Of course, our heroes are heroes. They know the past villains are in the present and still gathering time weapons.

Off to the Superman museum to fight Sinestro and Scarecrow. And K-infused fear gas can even affect Superman.

Seriously though, why is the actual Atomic Axe in the Superman museum.

But any time I see Legion stuff, it makes me happy. And Henry draws a fantastic Sinestro.


And our present heroes start looking for a way to get back to the present.

In the Bat Cave, they run into Alfred ... who I forgot is currently dead.

This whole interaction was also great.

Batman is sort of flummoxed by the whole thing, so rare for him, not knowing how to interact with Alfred. But the much more loving and open Dick just takes him in his arms. 

Of course, Alfred doesn't know who Nightwing is.

I even like Superman, more used to time travel, warning the two not to get to up close. 

Waid knows characters so well. 


Meanwhile, in the present, the past Superman finally shrugs off the fear gas because he was faced with what he seems to think is a foolish fear hallucination ... his death.

Because this Superman hasn't died at the hands of Doomsday yet. So he can't fathom it.

At least that's how I read this.

More great characterization from Waid. I wonder how the current Superman would have responded to that vision.


And then, a cliffhanger.

The past heroes (in the present) are zapped by a time gun by Sinestro.
The present heroes (in the past) try to ride a Legion time bubble (MORE LEGION!!) from the Fortress back to the present but hit a wall. 

So not much super-villainy action or plot progression here. But the power of this book is reading classic versions of our heroes from the recent past and seeing them perplexed by the current DCU was solid gold.

I think that one Superwoman page alone probably makes this grade an A. I know for some this might be considered filler or decompression. But not for this reader.

Overall grade: A

6 comments:

Steve said...

With Nightwing's lack of memory of the event proving time was splintered, Clark should have just let Bruce express his love for Alfred. Other than that the book was indeed awesome! Wait for the next chapter where the one thing I've disliked in the whole crossover is undone!

Anonymous said...

I loved 'she knows who I am? we have a son?'. And Clark's look of pure wonder at Superwoman was fantastic.

Martin Gray said...

Top review. I was also caught short by the Atomic Axe, then reread the panels - Robin is unworried because, he notes, they’re replicas. Sinestro juices the axe so it’s dangerous (though I doubt it could slice through an atom like the original). As for why it’s in the museum, didn’t the Fatal Five show up in Final Night or somewhere? Or perhaps Mark Waid is seeding an encounter we’re going to see in the upcoming Superboy strip.

Anonymous said...

Fun fact: the "true" number for this issue is #384 - at least.

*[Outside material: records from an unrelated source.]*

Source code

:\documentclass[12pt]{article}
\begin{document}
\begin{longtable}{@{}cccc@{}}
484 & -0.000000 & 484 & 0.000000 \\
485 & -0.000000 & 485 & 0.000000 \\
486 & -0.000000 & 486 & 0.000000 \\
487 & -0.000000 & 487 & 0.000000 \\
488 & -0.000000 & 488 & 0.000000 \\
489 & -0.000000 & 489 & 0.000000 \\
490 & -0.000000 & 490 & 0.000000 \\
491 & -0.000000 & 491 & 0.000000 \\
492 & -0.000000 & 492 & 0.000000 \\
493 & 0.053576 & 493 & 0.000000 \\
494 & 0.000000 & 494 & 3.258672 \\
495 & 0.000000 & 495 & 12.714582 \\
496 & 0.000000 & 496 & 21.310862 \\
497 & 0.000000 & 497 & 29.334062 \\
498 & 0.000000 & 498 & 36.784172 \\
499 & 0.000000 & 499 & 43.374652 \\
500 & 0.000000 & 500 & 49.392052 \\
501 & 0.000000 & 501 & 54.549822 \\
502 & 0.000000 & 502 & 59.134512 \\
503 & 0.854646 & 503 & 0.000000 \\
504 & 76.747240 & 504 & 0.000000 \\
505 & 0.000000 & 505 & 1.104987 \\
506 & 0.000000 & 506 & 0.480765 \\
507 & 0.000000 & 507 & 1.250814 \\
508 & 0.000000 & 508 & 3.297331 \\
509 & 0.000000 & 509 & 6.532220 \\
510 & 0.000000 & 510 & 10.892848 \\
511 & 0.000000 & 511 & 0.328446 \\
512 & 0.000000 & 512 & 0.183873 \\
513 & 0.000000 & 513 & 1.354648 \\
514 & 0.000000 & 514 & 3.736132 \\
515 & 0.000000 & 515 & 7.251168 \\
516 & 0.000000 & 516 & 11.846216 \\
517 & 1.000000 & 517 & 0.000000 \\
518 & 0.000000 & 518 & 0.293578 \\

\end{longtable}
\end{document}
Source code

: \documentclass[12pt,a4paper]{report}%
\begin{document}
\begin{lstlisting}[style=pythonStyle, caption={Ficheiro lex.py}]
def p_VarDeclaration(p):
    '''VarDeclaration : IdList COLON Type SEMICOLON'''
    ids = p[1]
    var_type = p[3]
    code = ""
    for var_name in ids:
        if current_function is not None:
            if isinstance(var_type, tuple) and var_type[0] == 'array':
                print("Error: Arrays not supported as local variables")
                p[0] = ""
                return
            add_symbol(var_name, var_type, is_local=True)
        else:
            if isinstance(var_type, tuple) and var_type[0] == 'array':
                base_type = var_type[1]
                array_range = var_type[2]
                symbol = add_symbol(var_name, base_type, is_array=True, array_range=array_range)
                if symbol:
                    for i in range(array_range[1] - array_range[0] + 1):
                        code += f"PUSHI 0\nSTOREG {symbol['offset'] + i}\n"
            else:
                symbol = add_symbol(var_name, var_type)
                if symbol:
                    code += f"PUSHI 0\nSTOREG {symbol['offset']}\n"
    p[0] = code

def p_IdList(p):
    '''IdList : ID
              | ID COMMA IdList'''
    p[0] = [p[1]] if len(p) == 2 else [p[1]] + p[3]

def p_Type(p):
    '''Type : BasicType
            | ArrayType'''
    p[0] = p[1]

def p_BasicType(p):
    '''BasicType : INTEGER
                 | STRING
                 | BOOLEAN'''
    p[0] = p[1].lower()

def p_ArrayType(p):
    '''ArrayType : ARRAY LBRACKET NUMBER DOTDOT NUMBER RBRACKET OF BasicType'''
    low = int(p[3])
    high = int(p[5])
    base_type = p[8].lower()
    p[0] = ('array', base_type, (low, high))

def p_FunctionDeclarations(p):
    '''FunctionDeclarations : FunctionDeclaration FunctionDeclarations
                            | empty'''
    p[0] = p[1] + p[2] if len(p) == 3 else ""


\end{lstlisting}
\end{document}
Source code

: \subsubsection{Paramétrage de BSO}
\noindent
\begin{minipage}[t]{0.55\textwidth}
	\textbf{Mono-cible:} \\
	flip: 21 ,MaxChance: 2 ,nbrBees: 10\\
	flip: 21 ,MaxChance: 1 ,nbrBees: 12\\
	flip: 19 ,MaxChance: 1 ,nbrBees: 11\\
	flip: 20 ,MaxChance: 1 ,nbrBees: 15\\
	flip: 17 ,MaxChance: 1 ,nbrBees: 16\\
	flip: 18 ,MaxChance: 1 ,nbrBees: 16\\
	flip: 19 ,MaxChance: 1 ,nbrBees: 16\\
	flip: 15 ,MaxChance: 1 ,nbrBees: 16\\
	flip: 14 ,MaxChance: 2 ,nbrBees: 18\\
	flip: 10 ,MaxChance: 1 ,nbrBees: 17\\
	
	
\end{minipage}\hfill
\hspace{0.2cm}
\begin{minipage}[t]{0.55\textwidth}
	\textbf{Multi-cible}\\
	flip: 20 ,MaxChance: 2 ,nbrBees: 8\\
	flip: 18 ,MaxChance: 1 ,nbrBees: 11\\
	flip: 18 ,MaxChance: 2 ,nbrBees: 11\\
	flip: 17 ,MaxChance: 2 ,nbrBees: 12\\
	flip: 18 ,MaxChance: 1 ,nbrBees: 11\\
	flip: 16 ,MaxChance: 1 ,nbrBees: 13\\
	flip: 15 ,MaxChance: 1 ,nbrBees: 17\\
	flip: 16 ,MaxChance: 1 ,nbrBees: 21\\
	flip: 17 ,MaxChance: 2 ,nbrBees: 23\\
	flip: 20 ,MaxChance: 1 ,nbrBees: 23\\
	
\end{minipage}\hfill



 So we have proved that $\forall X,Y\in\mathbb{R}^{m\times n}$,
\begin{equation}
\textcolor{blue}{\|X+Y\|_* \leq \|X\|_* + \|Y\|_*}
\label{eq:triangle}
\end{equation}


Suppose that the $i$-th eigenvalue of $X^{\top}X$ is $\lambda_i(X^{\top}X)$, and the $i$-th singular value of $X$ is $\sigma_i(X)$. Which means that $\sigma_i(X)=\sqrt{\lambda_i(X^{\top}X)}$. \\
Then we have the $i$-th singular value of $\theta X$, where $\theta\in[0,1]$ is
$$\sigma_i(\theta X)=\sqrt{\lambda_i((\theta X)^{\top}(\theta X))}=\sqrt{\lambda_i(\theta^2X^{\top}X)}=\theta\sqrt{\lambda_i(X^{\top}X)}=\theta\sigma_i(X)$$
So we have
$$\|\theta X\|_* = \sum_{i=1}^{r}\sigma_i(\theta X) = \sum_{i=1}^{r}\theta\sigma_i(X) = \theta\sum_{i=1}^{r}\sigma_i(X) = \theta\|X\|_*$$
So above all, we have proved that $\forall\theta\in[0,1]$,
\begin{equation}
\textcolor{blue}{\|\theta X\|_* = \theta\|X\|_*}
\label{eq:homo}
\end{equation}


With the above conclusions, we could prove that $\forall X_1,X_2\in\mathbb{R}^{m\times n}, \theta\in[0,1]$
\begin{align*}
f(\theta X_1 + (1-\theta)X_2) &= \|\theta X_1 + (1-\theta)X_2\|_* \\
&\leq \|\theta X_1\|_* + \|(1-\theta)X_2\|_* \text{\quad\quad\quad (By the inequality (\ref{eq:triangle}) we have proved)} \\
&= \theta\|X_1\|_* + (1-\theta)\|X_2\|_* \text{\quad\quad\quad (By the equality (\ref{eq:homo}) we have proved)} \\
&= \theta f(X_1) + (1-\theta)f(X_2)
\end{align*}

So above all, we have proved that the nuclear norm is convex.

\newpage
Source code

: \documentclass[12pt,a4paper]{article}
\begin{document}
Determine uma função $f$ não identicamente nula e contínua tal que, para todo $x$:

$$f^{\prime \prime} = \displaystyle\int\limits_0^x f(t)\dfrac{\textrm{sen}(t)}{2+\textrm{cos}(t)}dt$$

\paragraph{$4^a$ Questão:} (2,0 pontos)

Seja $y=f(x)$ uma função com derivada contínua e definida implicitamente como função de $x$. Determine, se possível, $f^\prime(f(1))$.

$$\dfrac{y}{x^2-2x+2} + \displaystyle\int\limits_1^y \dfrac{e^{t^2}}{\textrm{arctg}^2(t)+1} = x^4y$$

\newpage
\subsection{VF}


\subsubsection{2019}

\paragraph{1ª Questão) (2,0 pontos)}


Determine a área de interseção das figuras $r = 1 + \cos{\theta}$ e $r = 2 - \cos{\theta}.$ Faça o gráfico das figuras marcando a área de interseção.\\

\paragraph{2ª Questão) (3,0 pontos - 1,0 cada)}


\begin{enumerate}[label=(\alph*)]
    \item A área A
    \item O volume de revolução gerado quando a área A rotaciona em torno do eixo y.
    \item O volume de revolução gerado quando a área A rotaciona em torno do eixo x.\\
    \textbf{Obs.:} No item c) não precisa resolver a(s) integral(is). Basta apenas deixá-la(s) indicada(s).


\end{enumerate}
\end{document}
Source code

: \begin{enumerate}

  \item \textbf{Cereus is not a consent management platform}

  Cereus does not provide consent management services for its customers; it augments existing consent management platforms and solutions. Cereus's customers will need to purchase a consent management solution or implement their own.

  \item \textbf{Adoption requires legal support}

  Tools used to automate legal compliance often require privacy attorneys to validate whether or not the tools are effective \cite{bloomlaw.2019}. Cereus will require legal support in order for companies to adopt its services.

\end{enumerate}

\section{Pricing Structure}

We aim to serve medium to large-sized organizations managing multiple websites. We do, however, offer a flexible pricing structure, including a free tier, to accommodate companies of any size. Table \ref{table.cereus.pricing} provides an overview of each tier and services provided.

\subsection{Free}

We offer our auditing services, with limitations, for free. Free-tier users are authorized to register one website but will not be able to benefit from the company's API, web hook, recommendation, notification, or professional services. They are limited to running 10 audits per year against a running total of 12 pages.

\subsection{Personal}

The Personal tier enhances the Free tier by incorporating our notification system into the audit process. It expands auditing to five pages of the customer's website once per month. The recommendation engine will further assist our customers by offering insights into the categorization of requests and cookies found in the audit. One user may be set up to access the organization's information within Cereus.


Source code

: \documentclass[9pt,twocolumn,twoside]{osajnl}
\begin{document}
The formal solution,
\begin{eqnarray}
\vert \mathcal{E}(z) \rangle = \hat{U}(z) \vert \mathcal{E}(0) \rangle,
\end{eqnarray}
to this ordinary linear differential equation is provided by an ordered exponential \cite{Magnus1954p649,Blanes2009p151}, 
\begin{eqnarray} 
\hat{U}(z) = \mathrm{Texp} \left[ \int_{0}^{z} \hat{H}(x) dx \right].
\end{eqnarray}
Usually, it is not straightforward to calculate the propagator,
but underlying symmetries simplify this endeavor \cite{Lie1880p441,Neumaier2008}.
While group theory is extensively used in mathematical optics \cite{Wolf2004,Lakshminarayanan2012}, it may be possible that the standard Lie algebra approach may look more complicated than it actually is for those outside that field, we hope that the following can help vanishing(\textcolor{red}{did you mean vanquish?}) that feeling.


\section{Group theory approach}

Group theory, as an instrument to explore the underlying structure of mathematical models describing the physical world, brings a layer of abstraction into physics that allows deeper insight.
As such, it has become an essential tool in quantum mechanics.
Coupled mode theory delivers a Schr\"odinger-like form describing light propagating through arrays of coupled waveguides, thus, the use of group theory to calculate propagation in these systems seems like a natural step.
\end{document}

That's counting all the previous ongoings and limited series with the "World's Finest" name*. If you also include the New 52's Worlds' Finest, starring Power Girl and the Huntress, that number jumps to #416. And if you also include any series of Superman/Batman teamups... I dread to think the issue number!

*I didn't count 1994's Legends of the World's Finest, as I can't recall if that was set canon (at the time) or an Elseworlds. If it was the former, then add three to the total.

Steve said...

So I just found out why I haven't been getting email notifications about comments so this is a test to see if I fixed it.

Anj said...

Busy work week so just getting to comments and thank you all.

Thanks for clarification Mart. That makes way more sense.

And yes, with time all timey-wimey, Bruce should've hugged Alfred.